» Given passage
<<<<

Unless you’ve been asleep, you’ve run into and been confused by the term “Woke.” This is understandable since some use it as a synonym for “enlightened” and others as an accusation of pretentious oversensitivity. Thus, the meaning of woke is as blurry as our vision when rubbing the sleep from our slowly waking eyes.
The original meaning was clear. It was to be awake to the suffering of others—particularly of minorities. It meant not covering our eyes to the pain and injustice of historic persecution and also seeing and feeling our current inequities. It meant being sensitive to all the ways we still ignore, hurt, and oppress people who are not exactly like us.
For example, if you thought that the term “post-civil rights era” meant that we had solved the race issue and that the election of Obama proved that racial equality had been achieved, you were asleep on a wave of denial. You were not woke, not cognizant of the painful reality of so many of our fellow citizens. You were blind to what was actually going on.
The original intent of Woke was clear: Wake up! Wake up to injustice, hate, and the pain that White (mostly male) privilege purposely and unconsciously inflicts on people of color, women, LGBTQA+ people, foreigners, and the poor.

>>>>

» Raw data
<<<<

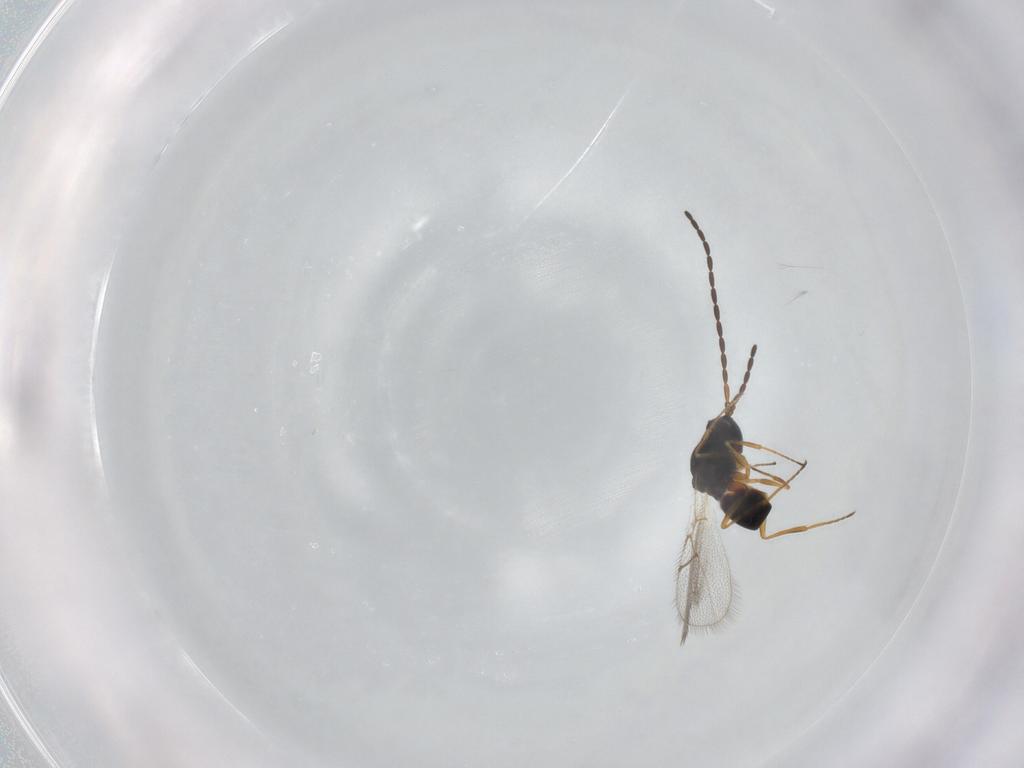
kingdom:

>>>>
<<<<

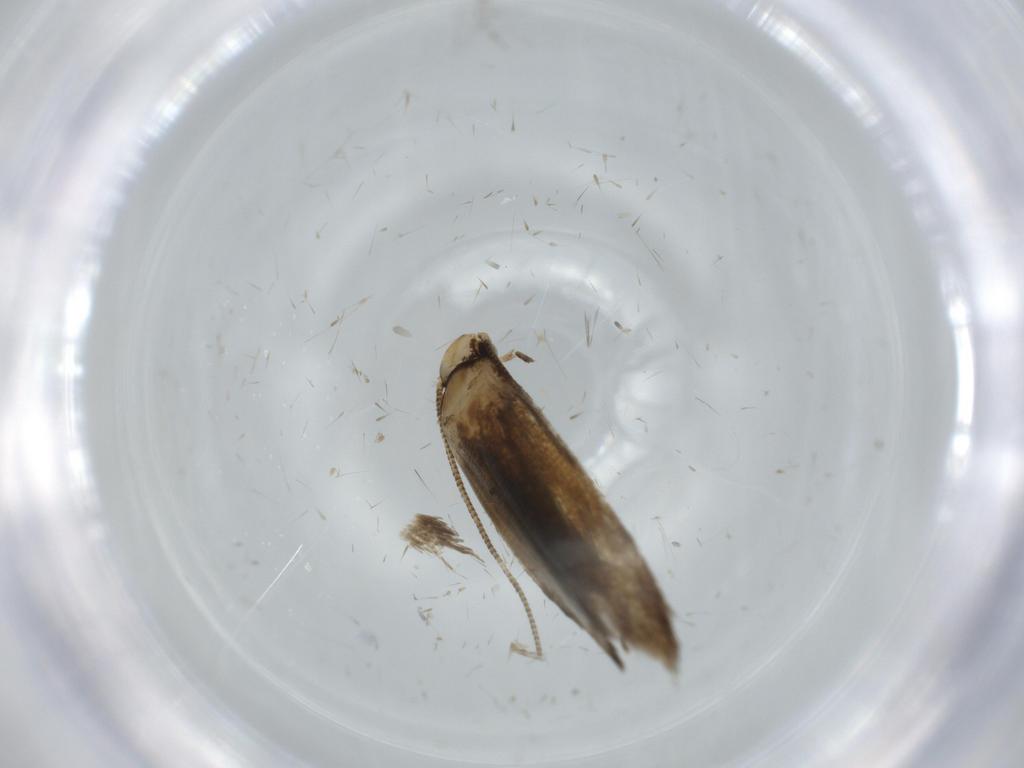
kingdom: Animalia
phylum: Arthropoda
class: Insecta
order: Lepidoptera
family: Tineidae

>>>>

» List of tasks
• A. Answer these from the passage on the term "woke":
(i) What two ways of using the term does the first paragraph describe?
(ii) Whose election does the passage say some took as proof that racial equality had been achieved?
(iii) In the last paragraph, what kind of privilege is said to inflict pain?
• B. Carry on the passage about the term "woke" from its last sentence.
None of the material is needed for what follows.

» Answers given
• A.
(i) Some use it as a synonym for "enlightened," and others use it as an accusation of pretentious oversensitivity.
(ii) Obama's.
(iii) White (mostly male) privilege.

• B.
How did this well-intentioned call to consciousness become an epithet to be derided, mocked, and satirized? Part of the answer is its origin in the African American civil rights community. A cry to “Wake up” to the injustice in our midst would also have been resisted, but to use “Woke” linguistically betrayed its origin. It remains true in this so-called “post-civil rights” era that many White people don’t tolerate thinking that People of Color are being condescending. To use an old racist epithet, they see any negative judgment as being “uppity.”
To many in the ruling class, woke was an accusation of being willfully ignorant. It seemed an indictment of White male privilege. It conveyed a moral superiority on the part of women and People of Color. Since no ruling class has ever surrendered its privileges willingly, there was the inevitable pushback. And when the powerful push back, attention must be paid.
Their weapons of choice were satire, mockery, and caricature. The woke, they charged, were oversensitive snowflakes, smug and judgmental. They weren’t really for justice but just hated White men of privilege. These “wokesters” didn’t have to be minorities anymore. They could be college students looking for “safe spaces” and demanding “trigger warnings” for anything that might offend them or remind them of past trauma. They were accused of concentrating on “microaggressions,” small slights, whether conscious or unconscious, whose accumulated damage was devastating.
Part of this counter-revolution (The Empire Strikes Back) was compiling lists of the woke’s sins. Chief among them was to accuse them of caring more about language than the actual problems. Examples were easy to find because, in any movement, there will be people who go too far and push a legitimate concern past its balance point and into absurdity.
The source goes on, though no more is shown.